Earnings from customs duties on alcohol and tobacco exceeded targets by £115,000 and £10,000.

The offshore fishing vessel MFV Extractor had been purchased, partly with funds from Enterprise St Helena (ESH) and would soon be leaving Cape Town to fish St Helena’s seamounts.

ESH had assisted in 30 youth training schemes and five public-private partnerships. More than 40 people enrolled as apprentices.

A 30-year planned maintenance programme for government housing began with the rewiring of flats in Jamestown.

Planning permission was granted for 65 homes in Half Tree Hollow, featuring wheelchair access and rainwater harvesting.

Two new “chuck and chew” waste lorries had been procured, along with 1,500 new wheelie bins.

Four conservation and environmental projects, due to start in April 2014, attracted grants worth more than £260,000.

Significant advances were made in standards of education. Almost half of the young people who took GCSEs in 2013 achieved a C grade or better in English and maths.

Mr Owen also said that December 2013 saw the introduction of a Minimum Income Standard. “St Helena should be proud that it is leading the world in ensuring that our benefits system properly reflects the actual costs of living here,” he said.

“This will be reviewed at least annually, with benefits adjusted accordingly – a tangible demonstration of our commitment to protect the most vulnerable from the rising cost of living. But this is only a starting point and we all know that there is much more to do.”

Other recommendations in the Sainsbury Report, commissioned from York University, would be considered over a five-year period – including a child benefit allowance, which the government planned to introduce from April 2015.
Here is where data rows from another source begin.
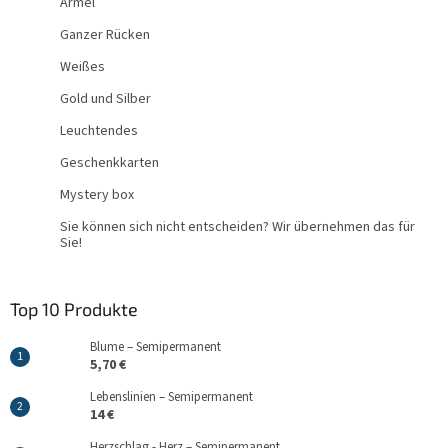
Ärmel
Ganzer Rücken
Weißes
Gold und Silber
Leuchtendes
Geschenkkarten
Mystery box
Sie können sich nicht entscheiden? Wir übernehmen das für
Sie!
Top 10 Produkte
Blume – Semipermanent
5,70 €
Lebenslinien – Semipermanent
14 €
Herzschlag - Herz – Semipermanent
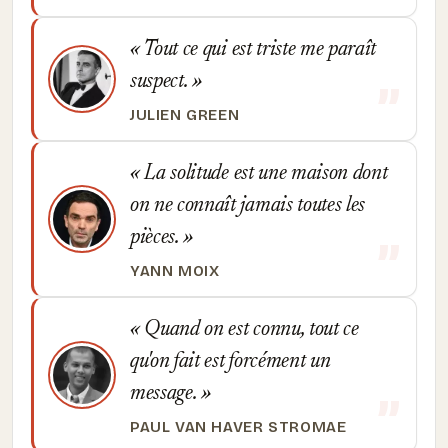
Tout ce qui est triste me paraît
suspect.
JULIEN GREEN
La solitude est une maison dont
on ne connaît jamais toutes les
pièces.
YANN MOIX
Quand on est connu, tout ce
qu'on fait est forcément un
message.
PAUL VAN HAVER STROMAE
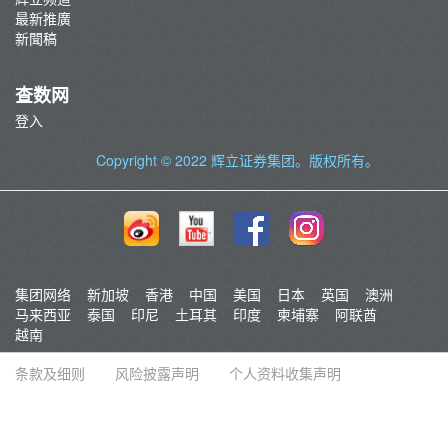
最新推廣
新聞稿
查数网
登入
Copyright © 2022
辉立证券集团
。版权所有。
集团网络
新加坡
香港
中国
美国
日本
英国
澳洲
马来西亚
泰国
印尼
土耳其
印度
柬埔寨
阿联酋
越南
条款及细则
风险披露声明
个人资料收集声明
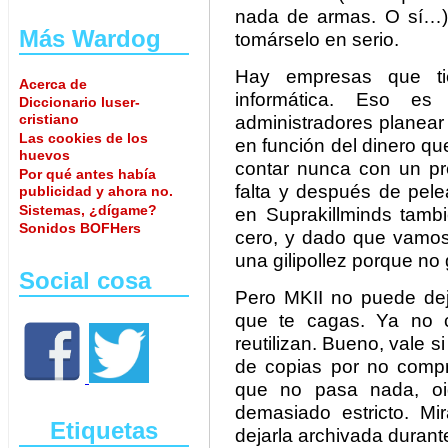
nada de armas. O sí…) 
Más Wardog
tomárselo en serio.
Hay empresas que ti
Acerca de
informática. Eso es
Diccionario luser-
cristiano
administradores planear
Las cookies de los
en función del dinero qu
huevos
contar nunca con un p
Por qué antes había
falta y después de pele
publicidad y ahora no.
Sistemas, ¿dígame?
en Suprakillminds tamb
Sonidos BOFHers
cero, y dado que vamos 
una gilipollez porque n
Social cosa
Pero MKII no puede deja
que te cagas. Ya no c
reutilizan. Bueno, vale s
de copias por no compr
que no pasa nada, oi
demasiado estricto. Mi
Etiquetas
dejarla archivada duran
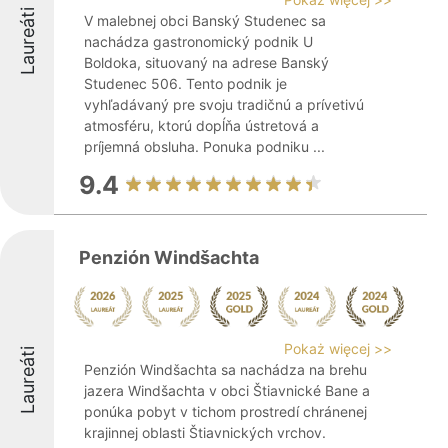
Laureáti
V malebnej obci Banský Studenec sa
nachádza gastronomický podnik U
Boldoka, situovaný na adrese Banský
Studenec 506. Tento podnik je
vyhľadávaný pre svoju tradičnú a prívetivú
atmosféru, ktorú dopĺňa ústretová a
príjemná obsluha. Ponuka podniku ...
9.4
Penzión Windšachta
Pokaż więcej >>
Laureáti
Penzión Windšachta sa nachádza na brehu
jazera Windšachta v obci Štiavnické Bane a
ponúka pobyt v tichom prostredí chránenej
krajinnej oblasti Štiavnických vrchov.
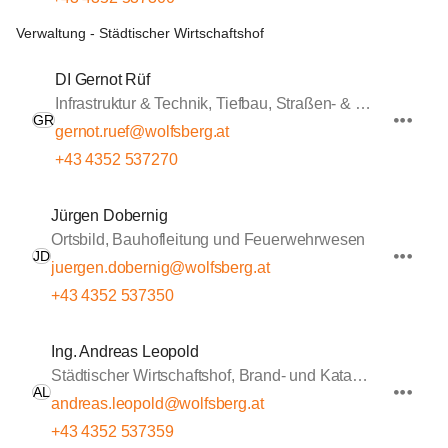
Verwaltung - Städtischer Wirtschaftshof
DI Gernot Rüf
Infrastruktur & Technik, Tiefbau, Straßen- & Wasserbau
GR
gernot.ruef@wolfsberg.at
+43 4352 537270
Jürgen Dobernig
Ortsbild, Bauhofleitung und Feuerwehrwesen
JD
juergen.dobernig@wolfsberg.at
+43 4352 537350
Ing. Andreas Leopold
Städtischer Wirtschaftshof, Brand- und Katastrophenschutz, Sportstätten
AL
andreas.leopold@wolfsberg.at
+43 4352 537359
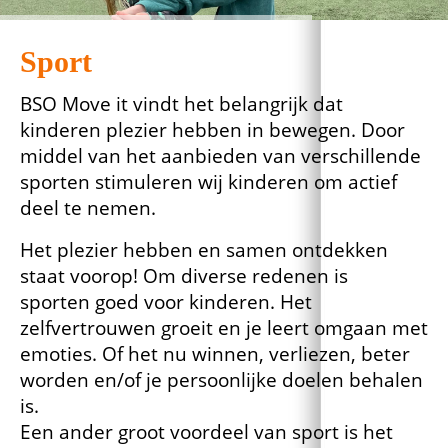
Sport
BSO Move it vindt het belangrijk dat
kinderen plezier hebben in bewegen. Door
middel van het aanbieden van verschillende
sporten stimuleren wij kinderen om actief
deel te nemen.
Het plezier hebben en samen ontdekken
staat voorop! Om diverse redenen is
sporten goed voor kinderen. Het
zelfvertrouwen groeit en je leert omgaan met
emoties. Of het nu winnen, verliezen, beter
worden en/of je persoonlijke doelen behalen
is.
Een ander groot voordeel van sport is het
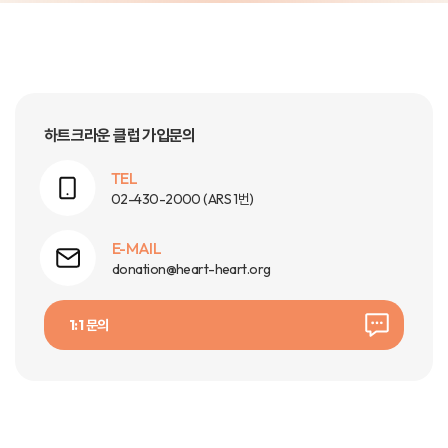
하트크라운 클럽 가입문의
TEL
02-430-2000
(ARS 1번)
E-MAIL
donation@heart-heart.org
1:1 문의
But he added: “Bringing benefits up to the level that we all see as desirable will be expensive, and to introduce every proposed reform now would simply be unaffordable.”

A settlement of £13.55 million in UK aid was confirmed on 13 March 2014 – an increase of £150,000 – with a further £4.5 million to cover the running costs refurbishment of the RMS St Helena.

The amount set aside for overseas medical referrals rose to £947,000, more than double the previous year’s figure.

Mr Owen said the budget also reconfirmed the government’s funding for the National Trust, New Horizons, Heritage Society and South Atlantic Media Services, and saw increased funding to SHAPE and the Public Solicitors Office, along with new funding for the Human Rights Office.

European funding of around 21.5 million Euros was likely to be made available for infrastructure development on St Helena, Tristan da Cunha and Ascension Island over the period 2016-20. Specific projects had yet to be formally agreed.